**Exercise aim:** A faithful copy of the listing below is needed, one that contains no pictures.

**** Data ****

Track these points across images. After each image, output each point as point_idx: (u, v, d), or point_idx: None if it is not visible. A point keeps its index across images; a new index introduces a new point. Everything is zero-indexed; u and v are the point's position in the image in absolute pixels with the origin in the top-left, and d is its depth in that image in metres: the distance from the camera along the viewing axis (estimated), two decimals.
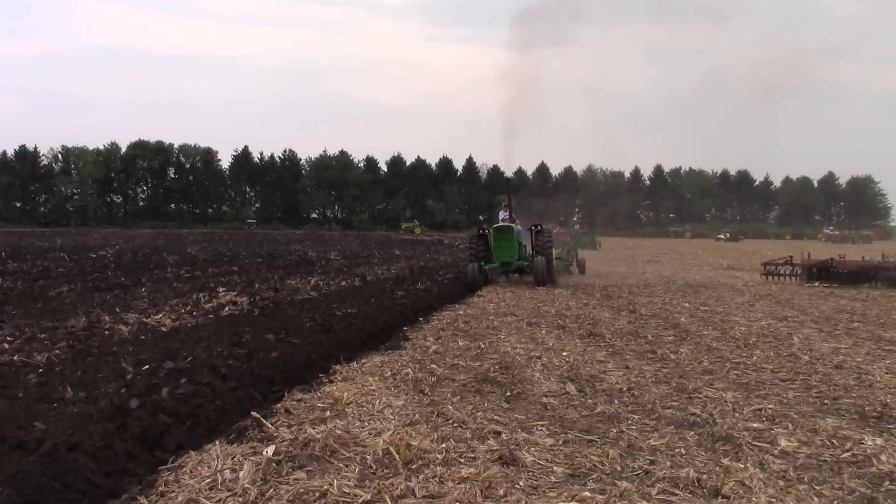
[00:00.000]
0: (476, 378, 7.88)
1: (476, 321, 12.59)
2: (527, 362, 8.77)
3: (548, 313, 13.87)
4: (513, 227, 20.86)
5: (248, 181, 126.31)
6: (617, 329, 11.72)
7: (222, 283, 18.26)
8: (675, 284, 21.72)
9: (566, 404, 6.82)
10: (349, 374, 7.91)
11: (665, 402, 6.85)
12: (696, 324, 12.51)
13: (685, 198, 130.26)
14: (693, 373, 8.28)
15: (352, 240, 64.73)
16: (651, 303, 15.97)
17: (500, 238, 20.62)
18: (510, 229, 20.72)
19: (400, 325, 12.05)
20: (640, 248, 58.95)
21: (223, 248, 41.56)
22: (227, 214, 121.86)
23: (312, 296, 16.23)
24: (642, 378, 7.90)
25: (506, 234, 20.62)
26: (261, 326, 10.70)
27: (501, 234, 20.65)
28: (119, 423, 5.28)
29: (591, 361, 8.85)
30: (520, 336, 10.96)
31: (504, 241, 20.55)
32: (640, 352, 9.69)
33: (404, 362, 8.70)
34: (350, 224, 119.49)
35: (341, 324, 11.06)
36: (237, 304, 13.93)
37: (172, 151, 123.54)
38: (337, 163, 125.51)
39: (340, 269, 25.64)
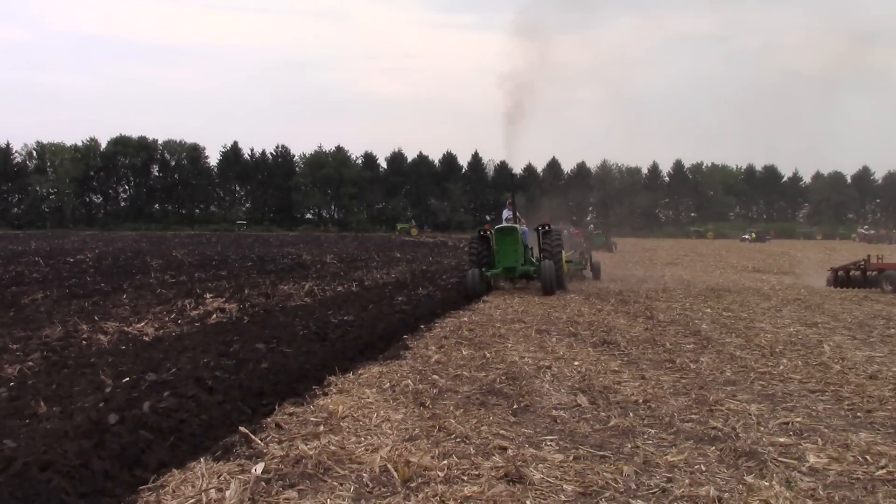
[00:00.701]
0: (481, 390, 7.88)
1: (481, 329, 12.59)
2: (535, 373, 8.77)
3: (558, 320, 13.86)
4: (517, 229, 20.27)
5: (237, 179, 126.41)
6: (633, 337, 11.71)
7: (210, 288, 18.31)
8: (696, 288, 21.70)
9: (577, 417, 6.81)
10: (345, 386, 7.91)
11: (684, 415, 6.83)
12: (719, 331, 12.49)
13: (707, 195, 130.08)
14: (714, 383, 8.26)
15: (349, 242, 64.81)
16: (670, 308, 15.96)
17: (503, 240, 19.93)
18: (514, 230, 20.11)
19: (400, 333, 12.06)
20: (659, 249, 58.94)
21: (211, 251, 41.66)
22: (215, 215, 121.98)
23: (306, 302, 16.29)
24: (659, 389, 7.88)
25: (509, 235, 19.95)
26: (250, 335, 10.74)
27: (504, 236, 19.96)
28: (96, 439, 5.28)
29: (604, 371, 8.84)
30: (528, 344, 10.95)
31: (507, 244, 19.87)
32: (658, 361, 9.68)
33: (404, 373, 8.70)
34: (347, 225, 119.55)
35: (337, 332, 11.06)
36: (225, 312, 13.97)
37: (156, 148, 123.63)
38: (333, 159, 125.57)
39: (337, 273, 25.68)
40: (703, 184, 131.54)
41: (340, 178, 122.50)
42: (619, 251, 52.56)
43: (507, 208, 22.55)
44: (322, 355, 9.29)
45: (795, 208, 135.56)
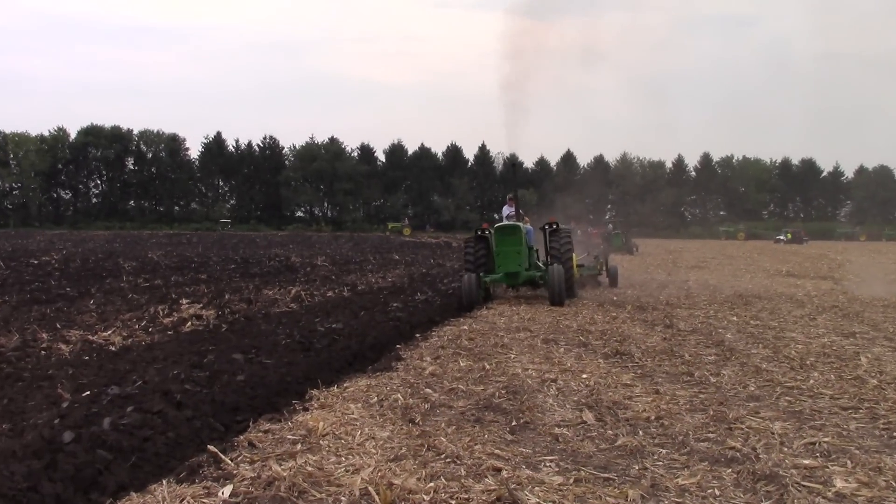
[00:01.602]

****

**Exercise solution:**
Track these points across images. After each image, output each point as point_idx: (u, v, d), or point_idx: None if it is not visible. A point keeps its index across images; a new index introduces a new point. Everything is zero-indexed; u and v are the point's position in the image in absolute pixels with the origin in the top-left, and d is its depth in that image in metres: the distance from the camera along the viewing axis (estimated), two decimals.
[00:00.000]
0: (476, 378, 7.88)
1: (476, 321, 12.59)
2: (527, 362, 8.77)
3: (548, 313, 13.87)
4: (513, 227, 20.86)
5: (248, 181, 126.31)
6: (617, 329, 11.72)
7: (222, 283, 18.26)
8: (675, 284, 21.72)
9: (566, 404, 6.82)
10: (349, 374, 7.91)
11: (665, 402, 6.85)
12: (696, 324, 12.51)
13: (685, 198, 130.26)
14: (693, 373, 8.28)
15: (352, 240, 64.73)
16: (651, 303, 15.97)
17: (500, 238, 20.62)
18: (510, 229, 20.72)
19: (400, 325, 12.05)
20: (640, 248, 58.95)
21: (223, 248, 41.56)
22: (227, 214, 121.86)
23: (312, 296, 16.23)
24: (642, 378, 7.90)
25: (506, 234, 20.62)
26: (261, 326, 10.70)
27: (501, 234, 20.65)
28: (119, 423, 5.28)
29: (591, 361, 8.85)
30: (520, 336, 10.96)
31: (504, 241, 20.55)
32: (640, 352, 9.69)
33: (404, 362, 8.70)
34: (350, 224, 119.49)
35: (341, 324, 11.06)
36: (237, 304, 13.93)
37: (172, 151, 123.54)
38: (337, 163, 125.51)
39: (340, 269, 25.64)
[00:00.701]
0: (481, 390, 7.88)
1: (481, 329, 12.59)
2: (535, 373, 8.77)
3: (558, 320, 13.86)
4: (517, 229, 20.27)
5: (237, 179, 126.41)
6: (633, 337, 11.71)
7: (210, 288, 18.31)
8: (696, 288, 21.70)
9: (577, 417, 6.81)
10: (345, 386, 7.91)
11: (684, 415, 6.83)
12: (719, 331, 12.49)
13: (707, 195, 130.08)
14: (714, 383, 8.26)
15: (349, 242, 64.81)
16: (670, 308, 15.96)
17: (503, 240, 19.93)
18: (514, 230, 20.11)
19: (400, 333, 12.06)
20: (659, 249, 58.94)
21: (211, 251, 41.66)
22: (215, 215, 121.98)
23: (306, 302, 16.29)
24: (659, 389, 7.88)
25: (509, 235, 19.95)
26: (250, 335, 10.74)
27: (504, 236, 19.96)
28: (96, 439, 5.28)
29: (604, 371, 8.84)
30: (528, 344, 10.95)
31: (507, 244, 19.87)
32: (658, 361, 9.68)
33: (404, 373, 8.70)
34: (347, 225, 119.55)
35: (337, 332, 11.06)
36: (225, 312, 13.97)
37: (156, 148, 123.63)
38: (333, 159, 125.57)
39: (337, 273, 25.68)
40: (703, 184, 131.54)
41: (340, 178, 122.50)
42: (619, 251, 52.56)
43: (507, 208, 22.55)
44: (322, 355, 9.29)
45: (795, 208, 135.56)
[00:01.602]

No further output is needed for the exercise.